- How to complete this task -
Both ends included, restate word for word the lines from the first line of the listing through the line containing "right eye: (351, 413)". Leave the pictures out.

- Data for this task -
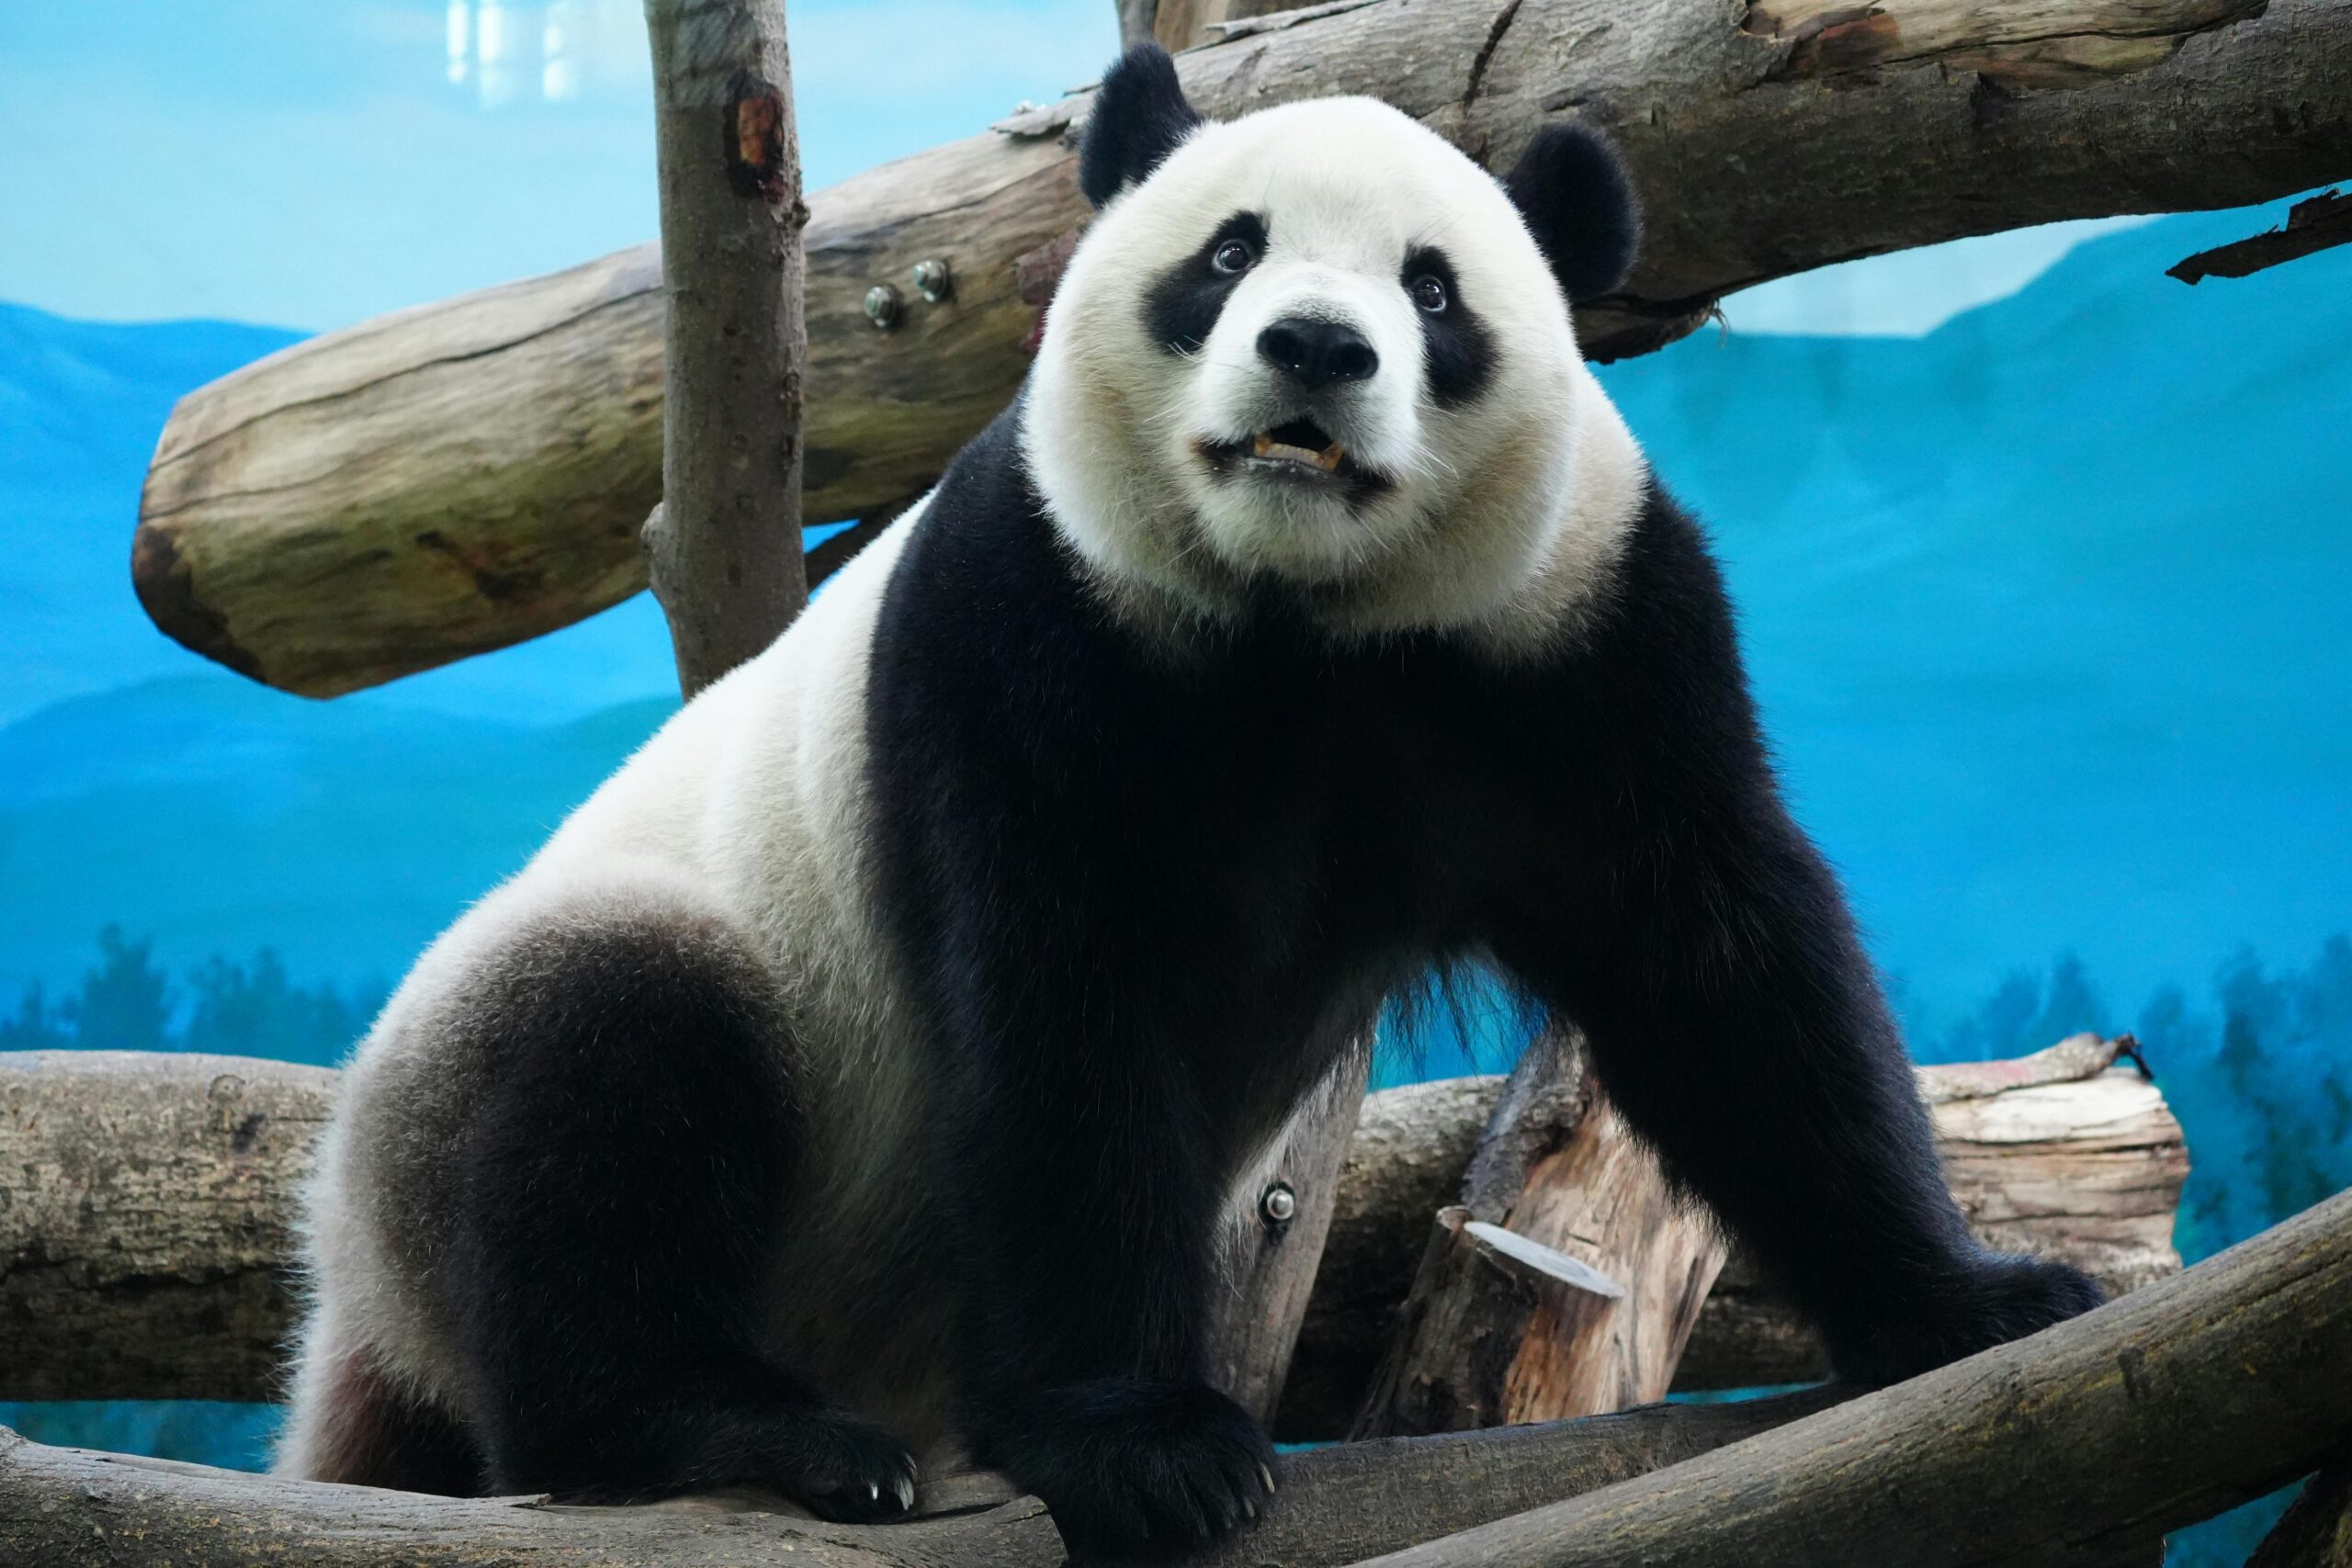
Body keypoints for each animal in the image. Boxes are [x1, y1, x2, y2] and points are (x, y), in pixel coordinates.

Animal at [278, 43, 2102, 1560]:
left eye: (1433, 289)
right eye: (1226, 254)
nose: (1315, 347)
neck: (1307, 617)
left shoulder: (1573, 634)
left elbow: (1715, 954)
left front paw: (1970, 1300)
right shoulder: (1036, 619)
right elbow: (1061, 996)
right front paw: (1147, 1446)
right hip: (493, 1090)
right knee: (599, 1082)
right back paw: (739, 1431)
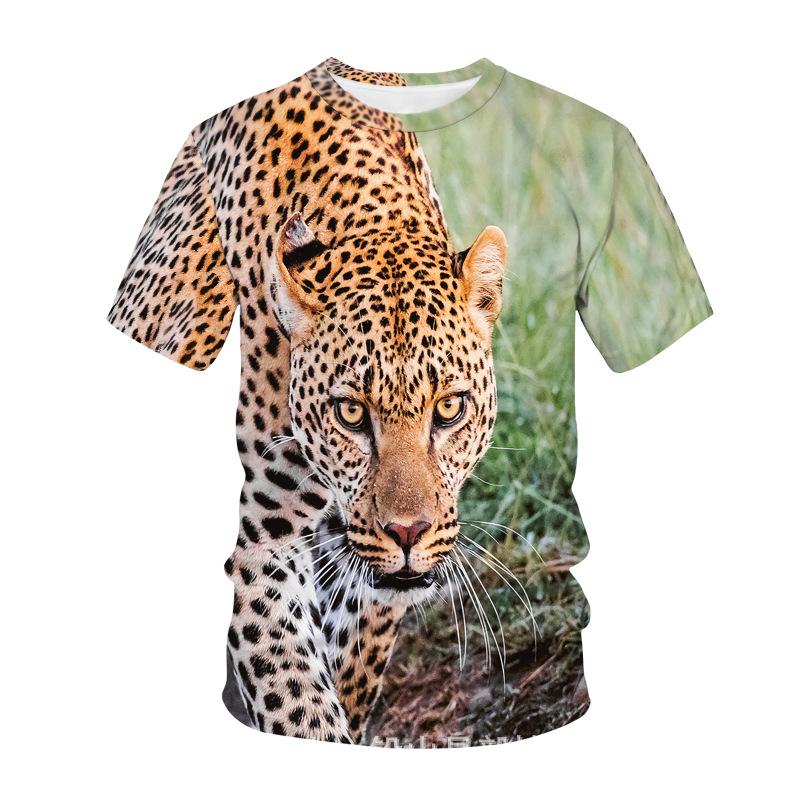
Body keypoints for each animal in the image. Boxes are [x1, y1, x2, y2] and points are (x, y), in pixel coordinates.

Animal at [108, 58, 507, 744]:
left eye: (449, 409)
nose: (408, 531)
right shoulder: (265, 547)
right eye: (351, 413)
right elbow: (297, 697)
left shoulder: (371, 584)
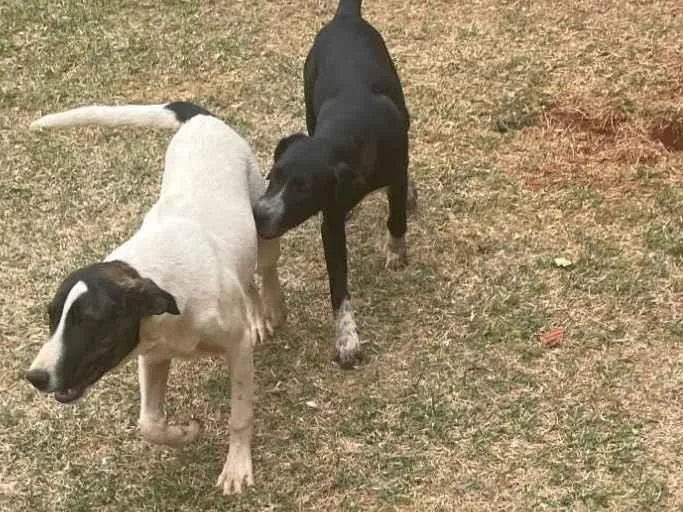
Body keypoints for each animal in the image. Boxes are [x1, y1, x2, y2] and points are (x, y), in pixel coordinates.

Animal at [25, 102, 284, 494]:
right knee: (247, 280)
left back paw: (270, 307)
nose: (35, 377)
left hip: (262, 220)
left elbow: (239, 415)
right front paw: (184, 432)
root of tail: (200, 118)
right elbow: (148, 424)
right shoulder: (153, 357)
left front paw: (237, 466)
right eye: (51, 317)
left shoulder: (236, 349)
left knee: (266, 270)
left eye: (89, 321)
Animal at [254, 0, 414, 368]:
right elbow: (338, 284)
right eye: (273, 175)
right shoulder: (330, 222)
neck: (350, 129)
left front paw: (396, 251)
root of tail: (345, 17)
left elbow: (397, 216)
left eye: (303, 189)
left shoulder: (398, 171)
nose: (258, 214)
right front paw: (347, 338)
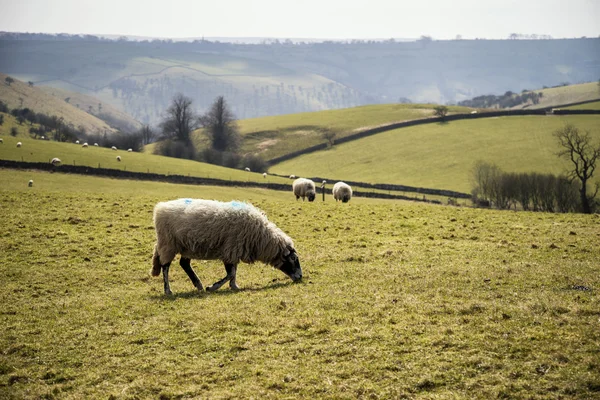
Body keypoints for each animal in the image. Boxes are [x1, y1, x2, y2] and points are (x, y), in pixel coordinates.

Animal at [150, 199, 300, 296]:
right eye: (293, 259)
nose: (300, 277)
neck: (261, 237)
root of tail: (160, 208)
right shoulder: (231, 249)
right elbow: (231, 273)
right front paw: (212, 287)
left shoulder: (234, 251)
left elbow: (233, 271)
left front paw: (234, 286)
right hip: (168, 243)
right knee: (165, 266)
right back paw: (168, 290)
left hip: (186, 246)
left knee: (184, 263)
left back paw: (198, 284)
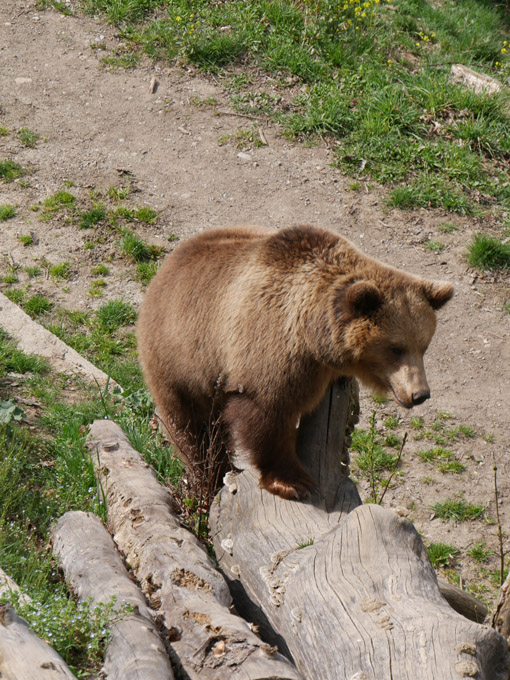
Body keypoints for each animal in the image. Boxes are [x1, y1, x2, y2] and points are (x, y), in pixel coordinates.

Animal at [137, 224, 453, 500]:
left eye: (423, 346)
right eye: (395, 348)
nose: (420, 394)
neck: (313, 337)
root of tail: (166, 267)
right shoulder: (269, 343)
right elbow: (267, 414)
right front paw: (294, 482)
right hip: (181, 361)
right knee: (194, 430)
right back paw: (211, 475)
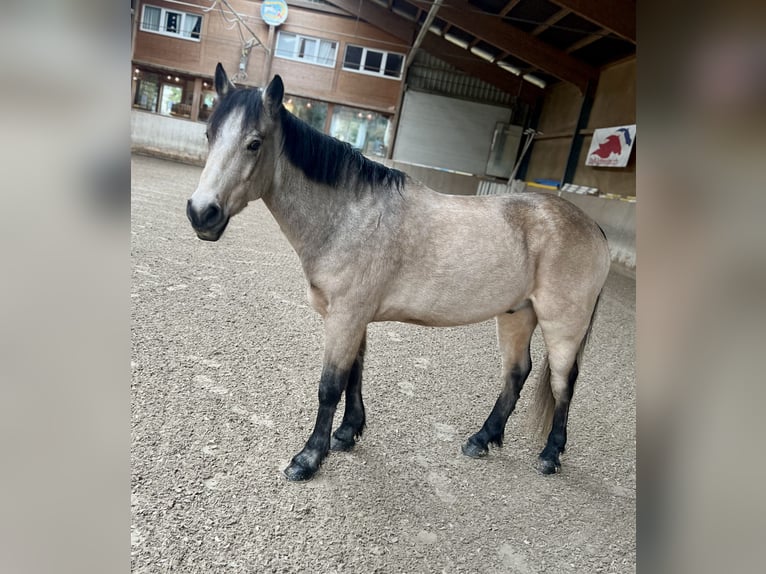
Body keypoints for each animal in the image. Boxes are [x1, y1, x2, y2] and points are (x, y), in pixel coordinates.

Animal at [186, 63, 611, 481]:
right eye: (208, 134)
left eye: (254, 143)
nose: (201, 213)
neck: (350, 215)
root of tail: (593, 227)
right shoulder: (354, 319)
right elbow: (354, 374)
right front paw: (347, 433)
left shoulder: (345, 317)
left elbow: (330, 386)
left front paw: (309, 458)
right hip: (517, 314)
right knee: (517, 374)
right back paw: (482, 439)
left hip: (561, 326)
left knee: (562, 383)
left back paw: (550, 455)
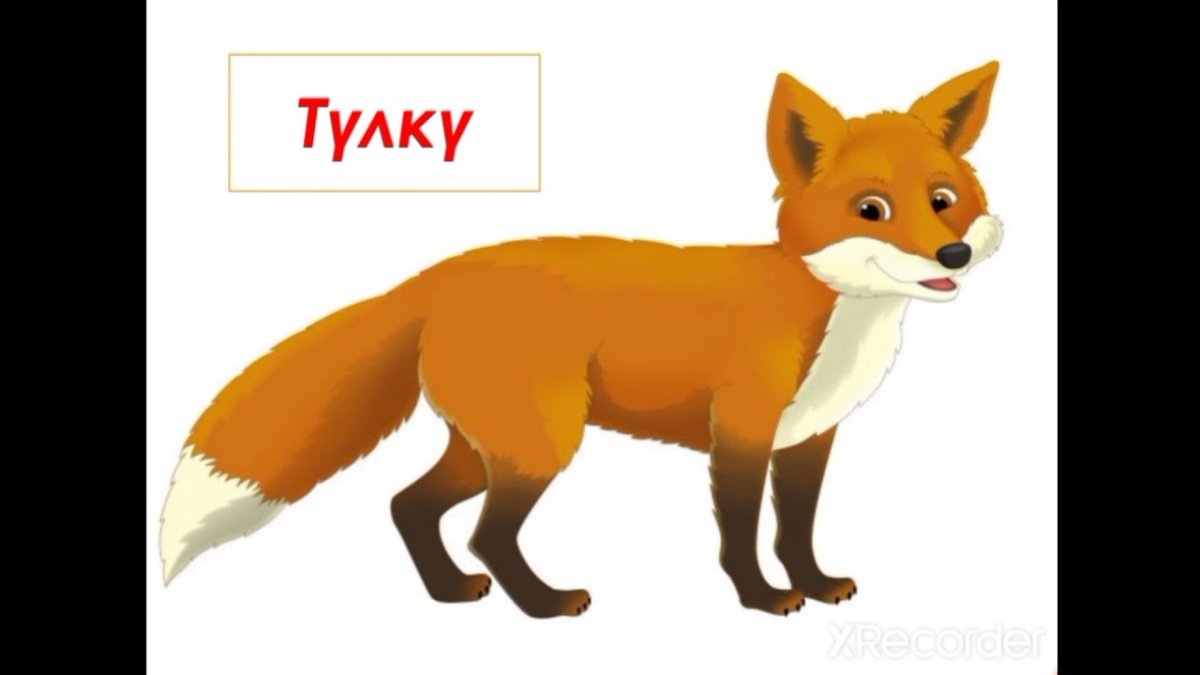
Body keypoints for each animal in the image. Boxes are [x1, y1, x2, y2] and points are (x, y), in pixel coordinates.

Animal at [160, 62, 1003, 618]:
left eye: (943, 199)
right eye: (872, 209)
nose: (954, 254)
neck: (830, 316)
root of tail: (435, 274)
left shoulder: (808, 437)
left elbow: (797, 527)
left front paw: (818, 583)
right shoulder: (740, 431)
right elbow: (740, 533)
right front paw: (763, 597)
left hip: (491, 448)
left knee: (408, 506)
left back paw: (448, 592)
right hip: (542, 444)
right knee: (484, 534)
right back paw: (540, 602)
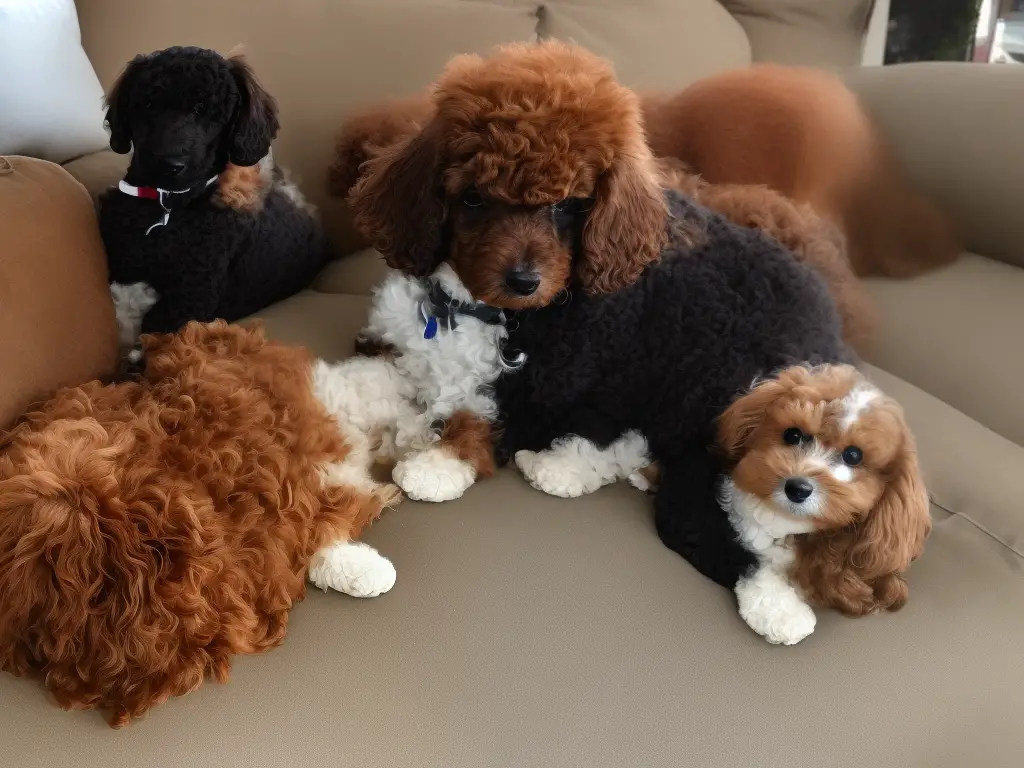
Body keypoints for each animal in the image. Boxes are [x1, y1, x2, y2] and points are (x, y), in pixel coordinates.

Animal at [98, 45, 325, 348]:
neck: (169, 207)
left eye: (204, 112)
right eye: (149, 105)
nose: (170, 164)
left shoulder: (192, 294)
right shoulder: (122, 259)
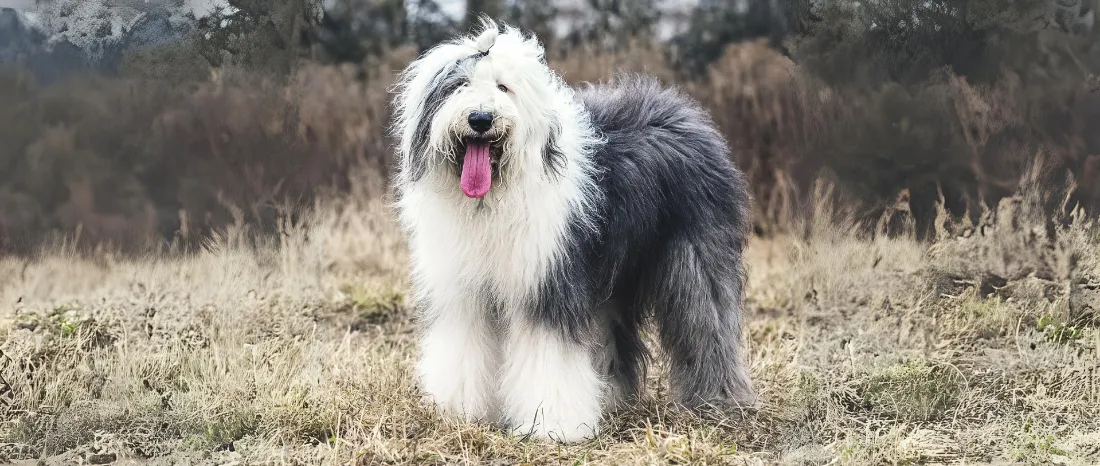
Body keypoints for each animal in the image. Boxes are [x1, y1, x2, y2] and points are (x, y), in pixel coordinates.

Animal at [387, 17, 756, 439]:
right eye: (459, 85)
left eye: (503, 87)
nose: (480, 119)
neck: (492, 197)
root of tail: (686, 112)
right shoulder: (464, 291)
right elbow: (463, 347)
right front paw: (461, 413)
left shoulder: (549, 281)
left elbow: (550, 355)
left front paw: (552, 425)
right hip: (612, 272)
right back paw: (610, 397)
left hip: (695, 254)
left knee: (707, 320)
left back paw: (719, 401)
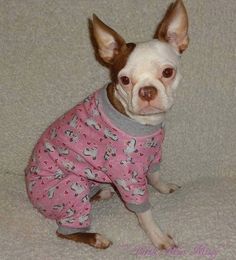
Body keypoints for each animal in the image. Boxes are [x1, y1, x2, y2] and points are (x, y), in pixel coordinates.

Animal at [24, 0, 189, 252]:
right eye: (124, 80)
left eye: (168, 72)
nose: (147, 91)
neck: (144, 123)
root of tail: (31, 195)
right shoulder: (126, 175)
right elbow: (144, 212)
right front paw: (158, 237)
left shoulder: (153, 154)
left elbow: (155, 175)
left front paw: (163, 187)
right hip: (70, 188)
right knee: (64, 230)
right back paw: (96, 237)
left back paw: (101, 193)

- Exercise output -
Body keypoints for each animal in the image. Boxes are [x1, y1, x2, y2] and points are (x, y), in pixel coordinates.

Animal at [278, 43, 2102, 1560]:
left eye: (1433, 289)
right eye: (1226, 254)
nose: (1315, 347)
neck: (1307, 617)
left shoulder: (1573, 634)
left elbow: (1715, 954)
left front paw: (1970, 1300)
right shoulder: (1036, 619)
right elbow: (1061, 996)
right front paw: (1147, 1446)
right hip: (493, 1090)
right knee: (599, 1082)
right back paw: (739, 1431)
Body keypoints for each animal in the image. Boxes are [x1, y1, x2, y2] and points are (x, y), in pixel coordinates.

Animal at [108, 58, 507, 744]:
left eye: (449, 409)
nose: (408, 531)
right shoulder: (265, 547)
right eye: (351, 413)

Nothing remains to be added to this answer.